Vos équipes contournent les outils, ressaisissent leurs informations ou travaillent dans des zones mal connectées ? Échangeons sur leurs usages réels et sur la manière de relier le terrain à votre système d’information.
Une application terrain peut-elle fonctionner sans réseau ?
Oui, lorsque le besoin est identifié dès la conception. Un fonctionnement connecté-déconnecté permet de poursuivre certaines actions hors réseau, puis de synchroniser les données lorsque la connectivité revient. Les règles de gestion des conflits, des données disponibles localement et de la sécurité doivent être définies selon le contexte.
Comment éviter que les équipes reviennent au papier ?
L’adoption dépend d’abord de la simplicité et de l’utilité du parcours. Observer les usages, limiter les champs à saisir, tester avec des utilisateurs représentatifs et intégrer leurs retours avant généralisation réduit les contournements. L’accompagnement au démarrage reste également important.

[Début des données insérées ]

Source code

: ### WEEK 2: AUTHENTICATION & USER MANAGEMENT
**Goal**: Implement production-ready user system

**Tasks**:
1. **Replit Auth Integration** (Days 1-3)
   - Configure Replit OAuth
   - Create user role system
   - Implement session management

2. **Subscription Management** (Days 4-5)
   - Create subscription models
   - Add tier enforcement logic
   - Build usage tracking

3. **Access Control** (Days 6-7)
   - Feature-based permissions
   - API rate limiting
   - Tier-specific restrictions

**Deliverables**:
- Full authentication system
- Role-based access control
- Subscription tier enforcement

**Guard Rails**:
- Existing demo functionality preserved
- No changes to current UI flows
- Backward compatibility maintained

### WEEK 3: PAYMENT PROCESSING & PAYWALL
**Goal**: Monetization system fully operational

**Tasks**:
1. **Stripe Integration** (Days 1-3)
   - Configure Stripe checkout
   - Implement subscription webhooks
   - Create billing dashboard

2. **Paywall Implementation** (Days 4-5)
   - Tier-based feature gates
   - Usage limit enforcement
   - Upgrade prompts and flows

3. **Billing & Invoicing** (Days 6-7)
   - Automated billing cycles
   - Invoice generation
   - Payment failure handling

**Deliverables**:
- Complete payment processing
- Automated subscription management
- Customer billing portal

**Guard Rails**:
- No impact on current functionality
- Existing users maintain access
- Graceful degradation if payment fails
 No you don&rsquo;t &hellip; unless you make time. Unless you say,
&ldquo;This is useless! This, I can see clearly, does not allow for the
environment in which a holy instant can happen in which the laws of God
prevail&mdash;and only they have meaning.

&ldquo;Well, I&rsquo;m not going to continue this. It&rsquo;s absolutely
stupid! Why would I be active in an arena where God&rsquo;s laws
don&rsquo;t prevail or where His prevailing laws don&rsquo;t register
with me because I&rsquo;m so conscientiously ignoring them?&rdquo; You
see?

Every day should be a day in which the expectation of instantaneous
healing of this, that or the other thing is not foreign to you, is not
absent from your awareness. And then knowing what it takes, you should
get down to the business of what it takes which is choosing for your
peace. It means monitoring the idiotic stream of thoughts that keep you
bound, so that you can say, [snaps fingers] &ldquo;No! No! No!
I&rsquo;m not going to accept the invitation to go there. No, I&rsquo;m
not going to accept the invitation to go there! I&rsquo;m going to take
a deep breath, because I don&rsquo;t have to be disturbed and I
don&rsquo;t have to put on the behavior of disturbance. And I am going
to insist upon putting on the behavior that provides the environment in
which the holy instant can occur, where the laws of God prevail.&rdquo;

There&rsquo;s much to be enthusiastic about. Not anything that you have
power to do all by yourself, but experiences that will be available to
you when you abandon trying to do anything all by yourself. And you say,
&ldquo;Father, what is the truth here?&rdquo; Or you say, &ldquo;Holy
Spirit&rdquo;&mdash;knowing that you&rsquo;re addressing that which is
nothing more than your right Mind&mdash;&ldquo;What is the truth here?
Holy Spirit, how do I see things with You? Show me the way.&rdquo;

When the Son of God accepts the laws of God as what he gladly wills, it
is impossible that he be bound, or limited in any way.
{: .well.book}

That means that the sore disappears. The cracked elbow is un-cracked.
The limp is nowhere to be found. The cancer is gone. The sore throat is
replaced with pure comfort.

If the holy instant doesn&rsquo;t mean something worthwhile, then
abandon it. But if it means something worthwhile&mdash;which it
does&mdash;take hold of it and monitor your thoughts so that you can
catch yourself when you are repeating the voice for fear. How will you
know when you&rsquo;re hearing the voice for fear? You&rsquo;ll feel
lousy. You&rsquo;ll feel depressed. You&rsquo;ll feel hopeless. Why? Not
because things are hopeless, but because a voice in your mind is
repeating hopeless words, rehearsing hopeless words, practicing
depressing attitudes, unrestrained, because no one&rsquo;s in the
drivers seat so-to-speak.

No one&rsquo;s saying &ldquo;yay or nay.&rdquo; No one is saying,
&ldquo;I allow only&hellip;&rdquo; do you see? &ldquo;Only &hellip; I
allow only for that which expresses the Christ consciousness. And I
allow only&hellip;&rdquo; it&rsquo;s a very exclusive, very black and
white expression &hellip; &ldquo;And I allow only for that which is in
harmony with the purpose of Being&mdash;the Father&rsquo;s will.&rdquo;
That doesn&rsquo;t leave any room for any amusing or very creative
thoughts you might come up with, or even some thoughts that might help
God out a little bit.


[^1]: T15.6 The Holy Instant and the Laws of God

Peut-on reprendre une application terrain existante ?
Oui. Une première analyse permet de distinguer ce qui relève de l’ergonomie, de la connectivité, de l’intégration au SI ou de la dette technique. L’évolution peut ensuite être priorisée sans imposer automatiquement une reconstruction complète de l’application.
Comment connecter les données terrain au SI central ?
Le principe consiste à identifier les données produites, les systèmes qui doivent les recevoir et les règles d’échange. API, services d’intégration ou autres mécanismes peuvent ensuite être mobilisés selon l’architecture existante. L’objectif est d’éviter les exports et ressaisies manuelles.
Faut-il une application mobile pour chaque usage terrain ?
Non. Le bon support dépend du contexte : équipement disponible, mobilité, durée des actions, fréquence d’usage, connectivité et informations à afficher. Une interface web, une application mobile ou une combinaison de plusieurs modes peuvent être plus ou moins adaptées.
Comment sécuriser les données collectées sur le terrain ?
La sécurité doit être intégrée au parcours : droits d’accès, données stockées localement, synchronisation, authentification et règles de conservation. Lorsque les enjeux concernent plus largement la sécurité et la continuité du système d’information, la page dédiée aux systèmes d’information critiques approfondit ces sujets.